EXERCISE GOAL. Once you have read the listing, print all of it word for word.

TASK DATA.
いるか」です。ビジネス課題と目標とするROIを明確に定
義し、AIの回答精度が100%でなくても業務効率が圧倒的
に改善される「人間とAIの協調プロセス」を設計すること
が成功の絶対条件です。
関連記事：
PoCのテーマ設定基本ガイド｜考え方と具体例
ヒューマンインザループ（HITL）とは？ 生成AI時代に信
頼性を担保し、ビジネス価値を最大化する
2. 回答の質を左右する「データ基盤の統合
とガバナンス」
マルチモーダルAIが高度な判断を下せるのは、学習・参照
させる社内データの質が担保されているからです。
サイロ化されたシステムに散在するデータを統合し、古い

SOLUTION BELOW.
いるか」です。ビジネス課題と目標とするROIを明確に定
義し、AIの回答精度が100%でなくても業務効率が圧倒的
に改善される「人間とAIの協調プロセス」を設計すること
が成功の絶対条件です。
関連記事：
PoCのテーマ設定基本ガイド｜考え方と具体例
ヒューマンインザループ（HITL）とは？ 生成AI時代に信
頼性を担保し、ビジネス価値を最大化する
2. 回答の質を左右する「データ基盤の統合
とガバナンス」
マルチモーダルAIが高度な判断を下せるのは、学習・参照
させる社内データの質が担保されているからです。
サイロ化されたシステムに散在するデータを統合し、古い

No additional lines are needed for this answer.